Problem.
Write out the entries exactly, leaving out every picture.

(Beginning of Extracted records)

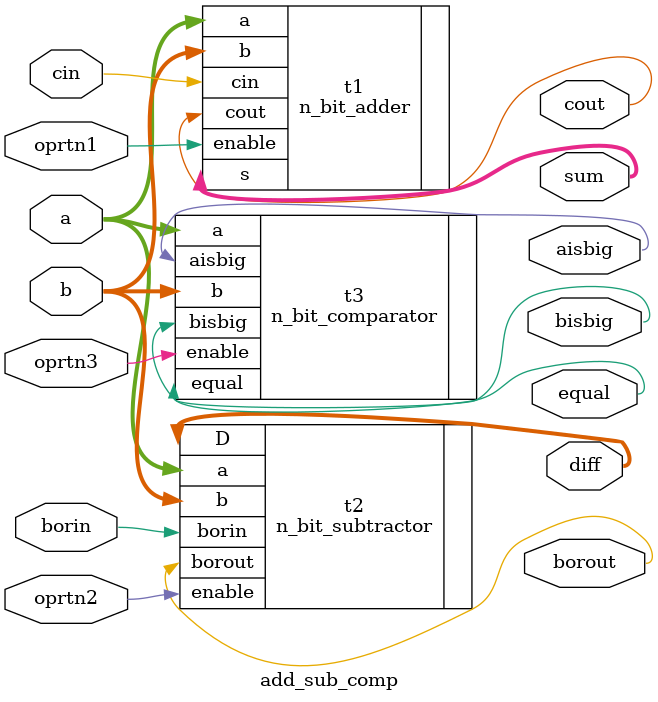
<source format=v>
module add_sub_comp #(parameter N=4 )(a,b,oprtn1,oprtn2,oprtn3,cout,borout,cin,borin,aisbig,bisbig,equal,diff,sum);

input [N-1:0]a,b;
input oprtn1;
input oprtn2;
input oprtn3;
input cin;
input borin;
output cout;
output borout;
output [N-1:0]sum;
output [N-1:0]diff;
output aisbig;
output bisbig;
output equal;
n_bit_adder t1(.a(a),.b(b),.cin(cin),.cout(cout),.enable(oprtn1),.s(sum));
n_bit_subtractor t2(.a(a),.b(b),.D(diff),.enable(oprtn2),.borin(borin),.borout(borout));
n_bit_comparator t3(.a(a),.b(b),.enable(oprtn3) ,.aisbig(aisbig), .bisbig(bisbig), .equal(equal));

endmodule
</source>
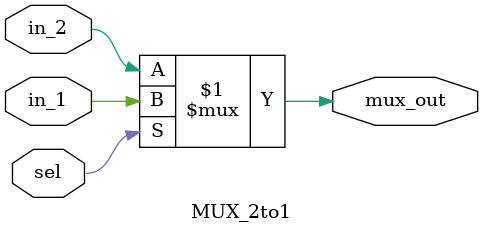
<source format=v>
`timescale 1ns / 1ps


module MUX_2to1(input sel, in_1, in_2, 
                output mux_out);

    //conditional statement to select in_1 or in_2
    assign mux_out = sel ? in_1 : in_2;
    
endmodule

</source>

(End of Extracted records)

Exercise result.
<source format=v>
module add_sub_comp #(parameter N=4 )(a,b,oprtn1,oprtn2,oprtn3,cout,borout,cin,borin,aisbig,bisbig,equal,diff,sum);

input [N-1:0]a,b;
input oprtn1;
input oprtn2;
input oprtn3;
input cin;
input borin;
output cout;
output borout;
output [N-1:0]sum;
output [N-1:0]diff;
output aisbig;
output bisbig;
output equal;
n_bit_adder t1(.a(a),.b(b),.cin(cin),.cout(cout),.enable(oprtn1),.s(sum));
n_bit_subtractor t2(.a(a),.b(b),.D(diff),.enable(oprtn2),.borin(borin),.borout(borout));
n_bit_comparator t3(.a(a),.b(b),.enable(oprtn3) ,.aisbig(aisbig), .bisbig(bisbig), .equal(equal));

endmodule
</source>
<source format=v>
`timescale 1ns / 1ps


module MUX_2to1(input sel, in_1, in_2, 
                output mux_out);

    //conditional statement to select in_1 or in_2
    assign mux_out = sel ? in_1 : in_2;
    
endmodule

</source>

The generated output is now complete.